È forse una delle prime volte in cui il Papa, e nella fattispecie questo papa, ribadisce con così energica anafora lessicale il concetto politico di popolo e quello pastorale di democrazia, con le sue derivazioni oclocratiche e demagogiche, pur senza troppo direttamente scoprire i coperchi dei pentoloni che ribollono in questi mesi di stasi. E tuttavia risaltando il mestiere di universalità sociale della Chiesa che deve investire un ruolo antidotico, o meglio antibiotico, per questo cancro che colpisce non solo la nostra repubblica ai nostri giorni, bensì tutto il mondo che è continuamente esposto a rischi di danni irreversibili per l’intera umanità.
“Come cattolici, in questo orizzonte, non possiamo accontentarci di una fede marginale, o privata” dice Papa Francesco. “Ciò significa non tanto di essere ascoltati, ma soprattutto avere il coraggio di fare proposte di giustizia e di pace nel dibattito pubblico. Abbiamo qualcosa da dire, ma non per difendere privilegi” dice, quando “dobbiamo essere voce, voce che denuncia e che propone in una società spesso afona e dove troppi non hanno voce”.
Un richiamo all’”amore politico”, così lo chiama, di una Chiesa che negli ultimi anni sta abbandonando, è evidente, il suo magistero di educare l’umanità alla ‘città’, concentrandosì più alla città dell’umanità e spesso finendone coinvolta nei suoi processi di riduzione socialistica e dispersione identitaria.
Dai rischi di simili derive eccentriche che offre gratuitamente la prassi politica autoreferenziale, deve avvedersi perciò anche la cupola vaticana in quanto massimo esponente verticistico della “cosa comune”, ovvero del “bene comune”, per la salute e salvezza del quale non occorre affatto ridimensionare lo spazio della propria scatola valoriale e poi accorgersi di averla soppiantata con l’unica preconfezione del sistema sociale, così come spesso è accaduto allo stesso Santo Padre, sino alla gaffe sui seminaristi omosessuali, poi ritirata, e si dica, ridimensionata.
Ciò che occorre invece, è la capacità del ‘pastore’, sia esso politico o spirituale, di diffondere la luce per quella strada da cui non ci si deve allontanare per il bene comune, presso gli anfratti più restii e inaccessibili della comunità, e non soffocare in armocromia con quel buio, anche quel virgulto, principio di costruzione di salvezza e costituzione dell’umanità.

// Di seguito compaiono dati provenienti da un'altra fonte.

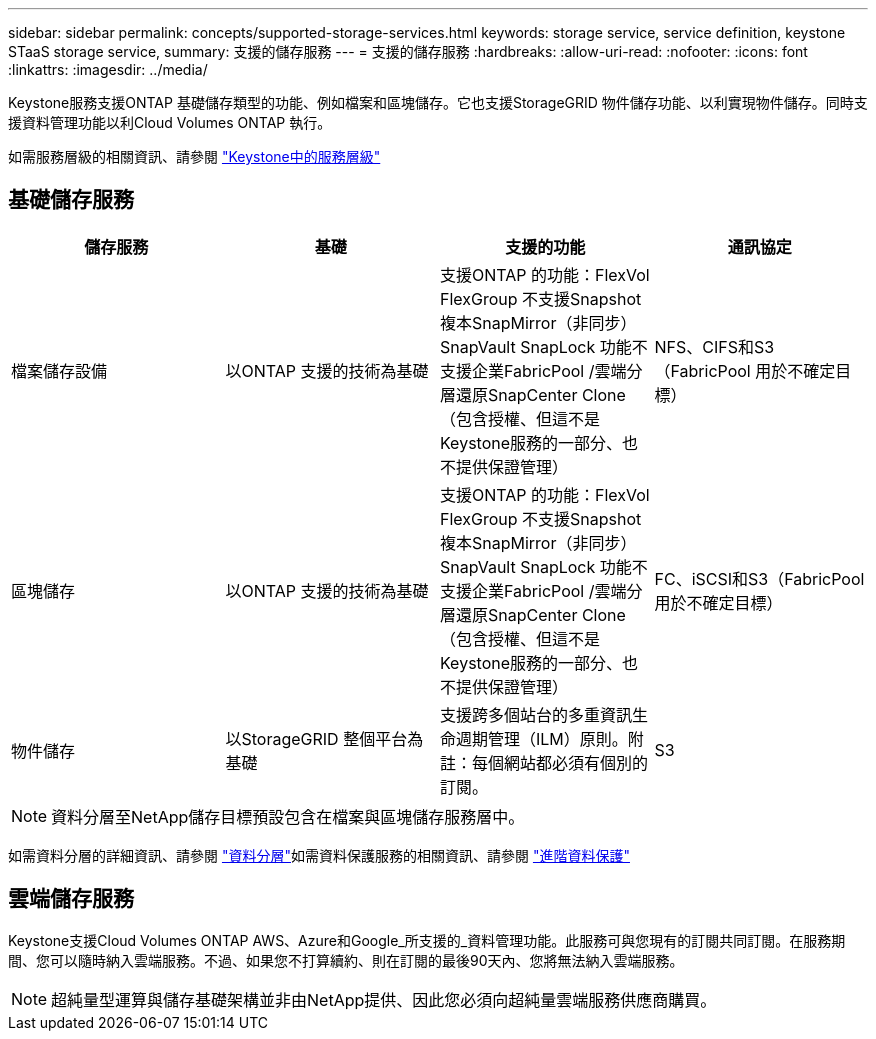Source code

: ---
sidebar: sidebar 
permalink: concepts/supported-storage-services.html 
keywords: storage service, service definition, keystone STaaS storage service, 
summary: 支援的儲存服務 
---
= 支援的儲存服務
:hardbreaks:
:allow-uri-read: 
:nofooter: 
:icons: font
:linkattrs: 
:imagesdir: ../media/


[role="lead"]
Keystone服務支援ONTAP 基礎儲存類型的功能、例如檔案和區塊儲存。它也支援StorageGRID 物件儲存功能、以利實現物件儲存。同時支援資料管理功能以利Cloud Volumes ONTAP 執行。

如需服務層級的相關資訊、請參閱 link:../concepts/service-levels.html["Keystone中的服務層級"]



== 基礎儲存服務

|===
| 儲存服務 | 基礎 | 支援的功能 | 通訊協定 


 a| 
檔案儲存設備
| 以ONTAP 支援的技術為基礎 | 支援ONTAP 的功能：FlexVol FlexGroup 不支援Snapshot複本SnapMirror（非同步）SnapVault SnapLock 功能不支援企業FabricPool /雲端分層還原SnapCenter Clone（包含授權、但這不是Keystone服務的一部分、也不提供保證管理） | NFS、CIFS和S3（FabricPool 用於不確定目標） 


 a| 
區塊儲存
| 以ONTAP 支援的技術為基礎 | 支援ONTAP 的功能：FlexVol FlexGroup 不支援Snapshot複本SnapMirror（非同步）SnapVault SnapLock 功能不支援企業FabricPool /雲端分層還原SnapCenter Clone（包含授權、但這不是Keystone服務的一部分、也不提供保證管理） | FC、iSCSI和S3（FabricPool 用於不確定目標） 


 a| 
物件儲存
| 以StorageGRID 整個平台為基礎 | 支援跨多個站台的多重資訊生命週期管理（ILM）原則。附註：每個網站都必須有個別的訂閱。 | S3 
|===

NOTE: 資料分層至NetApp儲存目標預設包含在檔案與區塊儲存服務層中。

如需資料分層的詳細資訊、請參閱 link:../concepts/data-tiering.html["資料分層"]如需資料保護服務的相關資訊、請參閱 link:../concepts/adp.html["進階資料保護"]



== 雲端儲存服務

Keystone支援Cloud Volumes ONTAP AWS、Azure和Google_所支援的_資料管理功能。此服務可與您現有的訂閱共同訂閱。在服務期間、您可以隨時納入雲端服務。不過、如果您不打算續約、則在訂閱的最後90天內、您將無法納入雲端服務。


NOTE: 超純量型運算與儲存基礎架構並非由NetApp提供、因此您必須向超純量雲端服務供應商購買。
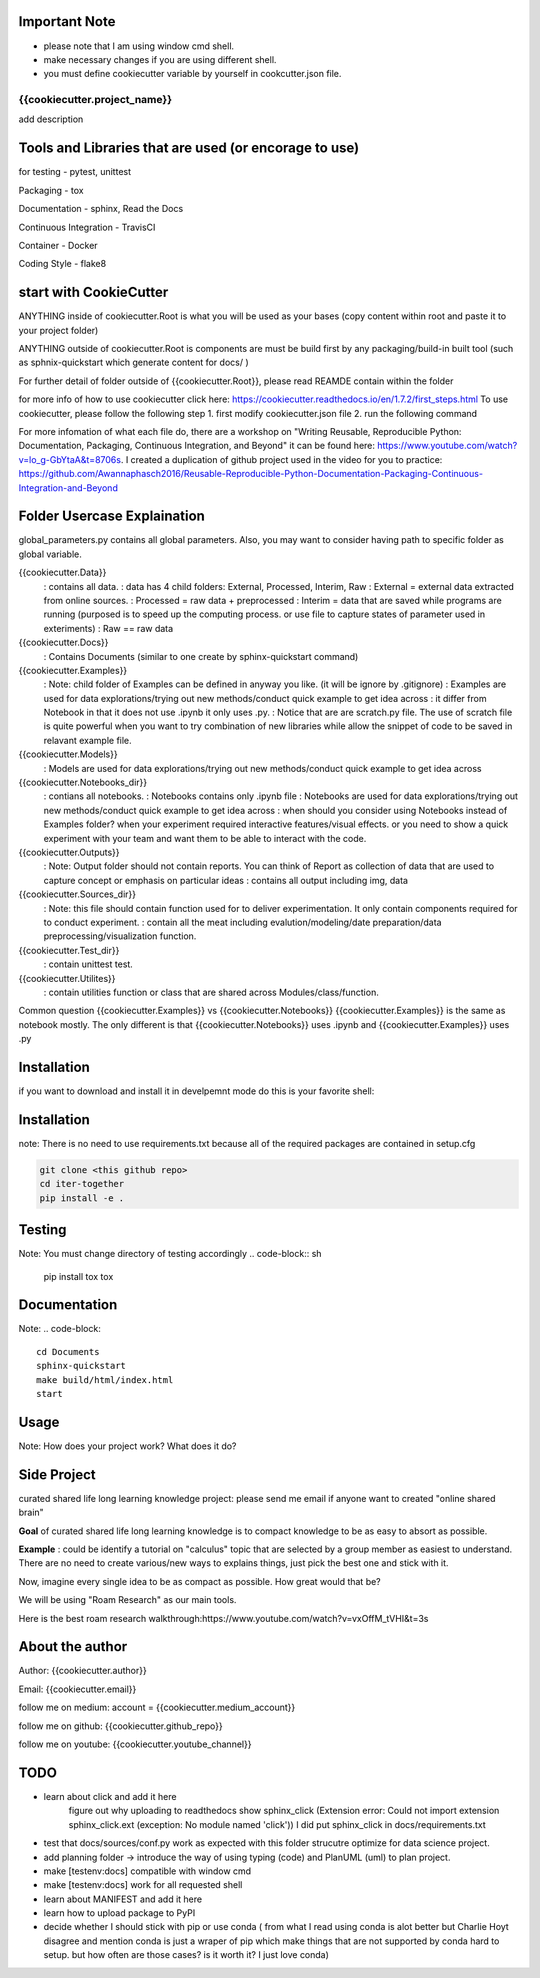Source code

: Important Note
----------------
- please note that I am using window cmd shell.
- make necessary changes if you are using different shell.
- you must define cookiecutter variable by yourself in cookcutter.json file.

{{cookiecutter.project_name}}
==============================
add description

Tools and Libraries that are used (or encorage to use)
--------------------------------------------------------
for testing
- pytest, unittest

Packaging
- tox

Documentation
- sphinx, Read the Docs

Continuous Integration
- TravisCI

Container
- Docker

Coding Style
- flake8

start with CookieCutter
------------------------
ANYTHING inside of cookiecutter.Root is what you will be used as your bases (copy content within root and paste it to your project folder)

ANYTHING outside of cookiecutter.Root is components are must be build first by any packaging/build-in built tool (such as sphnix-quickstart which generate content for docs/ )

For further detail of folder outside of {{cookiecutter.Root}}, please read REAMDE contain within the folder

for more info of how to use cookiecutter click here: https://cookiecutter.readthedocs.io/en/1.7.2/first_steps.html
To use cookiecutter, please follow the following step
1. first modify cookiecutter.json file
2.  run the following command

.. code-block:: sh
    cd Your/Project/Directory
    cd Root
    cookiecutter Path/to/Root

For more infomation of what each file do, there are a workshop on "Writing Reusable, Reproducible Python: Documentation, Packaging, Continuous Integration, and Beyond"
it can be found here: https://www.youtube.com/watch?v=lo_g-GbYtaA&t=8706s.
I created a duplication of github project used in the video for you to practice: https://github.com/Awannaphasch2016/Reusable-Reproducible-Python-Documentation-Packaging-Continuous-Integration-and-Beyond

Folder Usercase Explaination
------------------------------

global_parameters.py contains all global parameters. Also, you may want to consider having path to specific folder as global variable.

{{cookiecutter.Data}}
    : contains all data.
    : data has 4 child folders: External, Processed, Interim, Raw
    : External = external data extracted from online sources.
    : Processed = raw data + preprocessed
    : Interim = data that are saved while programs are running (purposed is to speed up the computing process. or use file to capture states of parameter used in exteriments)
    : Raw == raw data

{{cookiecutter.Docs}}
    : Contains Documents (similar to one create by sphinx-quickstart command)

{{cookiecutter.Examples}}
    : Note: child folder of Examples can be defined in anyway you like. (it will be ignore by .gitignore)
    : Examples are used for data explorations/trying out new methods/conduct quick example to get idea across
    : it differ from Notebook in that it does not use .ipynb it only uses .py.
    : Notice that are are scratch.py file. The use of scratch file is quite powerful when you want to try combination of new libraries while allow the snippet of code to be saved in relavant example file.

{{cookiecutter.Models}}
    : Models are used for data explorations/trying out new methods/conduct quick example to get idea across

{{cookiecutter.Notebooks_dir}}
    : contians all notebooks.
    : Notebooks contains only .ipynb file
    : Notebooks are used for data explorations/trying out new methods/conduct quick example to get idea across
    : when should you consider using Notebooks instead of Examples folder? when your experiment required interactive features/visual effects. or you need to show a quick experiment with your team and want them to be able to interact with the code.

{{cookiecutter.Outputs}}
    : Note: Output folder should not contain reports. You can think of Report as collection of data that are used to capture concept or emphasis on particular ideas
    : contains all output including img, data

{{cookiecutter.Sources_dir}}
    : Note: this file should contain function used for to deliver experimentation. It only contain components required for to conduct experiment.
    : contain all the meat including evalution/modeling/date preparation/data preprocessing/visualization function.

{{cookiecutter.Test_dir}}
    : contain unittest test.

{{cookiecutter.Utilites}}
    : contain utilities function or class that are shared across Modules/class/function.

Common question {{cookiecutter.Examples}} vs {{cookiecutter.Notebooks}}
{{cookiecutter.Examples}} is the same as notebook mostly. The only different is that {{cookiecutter.Notebooks}} uses .ipynb and {{cookiecutter.Examples}} uses .py


Installation
--------------
if you want to download and install it in develpemnt mode
do this is your favorite shell:


Installation
----------------
note: There is no need to use requirements.txt because all
of the required packages are contained in setup.cfg

.. code-block:: sh

    git clone <this github repo>
    cd iter-together
    pip install -e .

Testing
----------------
Note: You must change directory of testing accordingly
.. code-block:: sh

    pip install tox
    tox

Documentation
----------------
Note:
.. code-block::
    cd Documents
    sphinx-quickstart
    make build/html/index.html
    start


Usage
--------
Note: How does your project work? What does it do?


Side Project
--------------
curated shared life long learning knowledge project: please send me email if anyone want to created "online shared brain"

**Goal** of curated shared life long learning knowledge is to compact knowledge to be as easy to absort as possible.

**Example** : could be identify a tutorial on "calculus" topic that are selected by a group member as easiest to understand.
There are no need to create various/new ways to explains things, just pick the best one and stick with it.

Now, imagine every single idea to be as compact as possible. How great would that be?

We will be using "Roam Research" as our main tools.

Here is the best roam research walkthrough:https://www.youtube.com/watch?v=vxOffM_tVHI&t=3s

About the author
------------------
Author: {{cookiecutter.author}}

Email: {{cookiecutter.email}}

follow me on medium: account =  {{cookiecutter.medium_account}}

follow me on github: {{cookiecutter.github_repo}}

follow me on youtube: {{cookiecutter.youtube_channel}}

TODO
-------------
- learn about click and add it here
    figure out why uploading to readthedocs show sphinx_click (Extension error: Could not import extension sphinx_click.ext (exception: No module named 'click')) I did put sphinx_click in docs/requirements.txt
- test that docs/sources/conf.py work as expected with this folder strucutre optimize for data science project.
- add planning folder -> introduce the way of using typing (code) and PlanUML (uml) to plan project.
- make [testenv:docs] compatible with window cmd
- make [testenv:docs] work for all requested shell
- learn about MANIFEST and add it here
- learn how to upload package to PyPI
- decide whether I should stick with pip or use conda ( from what I read using conda is alot better but Charlie Hoyt disagree and mention conda is just a wraper of pip which make things that are not supported by conda hard to setup. but how often are those cases? is it worth it? I just love conda)



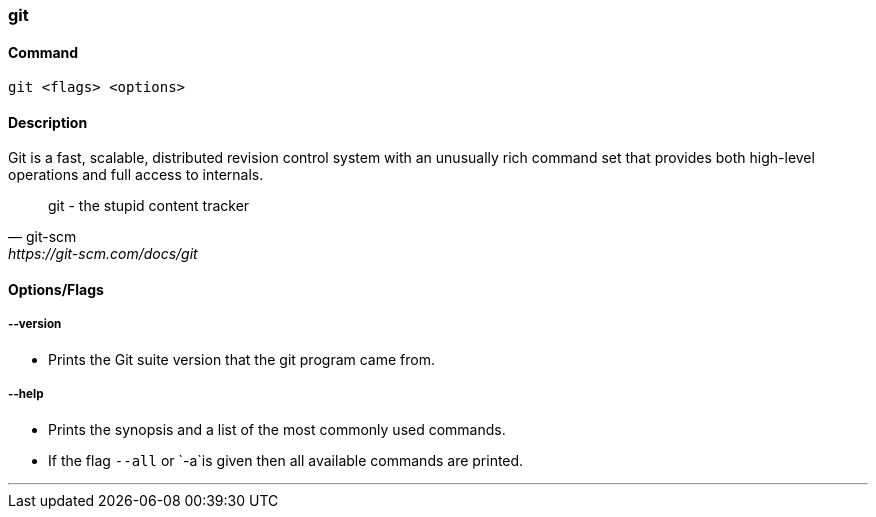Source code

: === git

==== Command

`git <flags> <options>`

==== Description

Git is a fast, scalable, distributed revision control system with an unusually rich command set that provides both high-level operations and full access to internals.

[quote, git-scm, https://git-scm.com/docs/git]
git - the stupid content tracker

==== Options/Flags

===== --version

* Prints the Git suite version that the git program came from.

===== --help

* Prints the synopsis and a list of the most commonly used commands.
* If the flag `--all` or `-a`is given then all available commands are printed.

'''
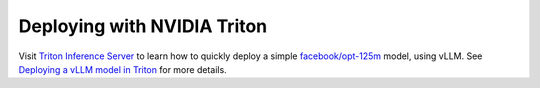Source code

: .. _deploying_with_triton:

Deploying with NVIDIA Triton
============================

Visit `Triton Inference Server <https://github.com/triton-inference-server>`_ to learn how to quickly deploy a simple `facebook/opt-125m <https://huggingface.co/facebook/opt-125m>`_ model, using vLLM. See `Deploying a vLLM model in Triton <https://github.com/triton-inference-server/tutorials/blob/main/Quick_Deploy/vLLM/README.md#deploying-a-vllm-model-in-triton>`_ for more details.
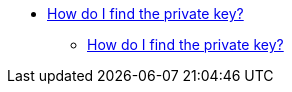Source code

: * xref:privatekey.adoc[How do I find the private key?]
** xref:privatekey.adoc[How do I find the private key?]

La funzione del discorso rivolto dal Papa alla conferenza episcopale è così vicina a un tentativo di riavvicinare la religione alla politica nelle scuole, nelle piazze, nelle istituzioni pubbliche e nella stessa sede ecclesiastica, che assolve, per noi spettatori di una crescente e preoccupante tensione e revisione delle fondamenta della nostra democrazia, a una vera e propria “taumaturgia” della ferita politica attraverso il vicino e imminente Giubileo.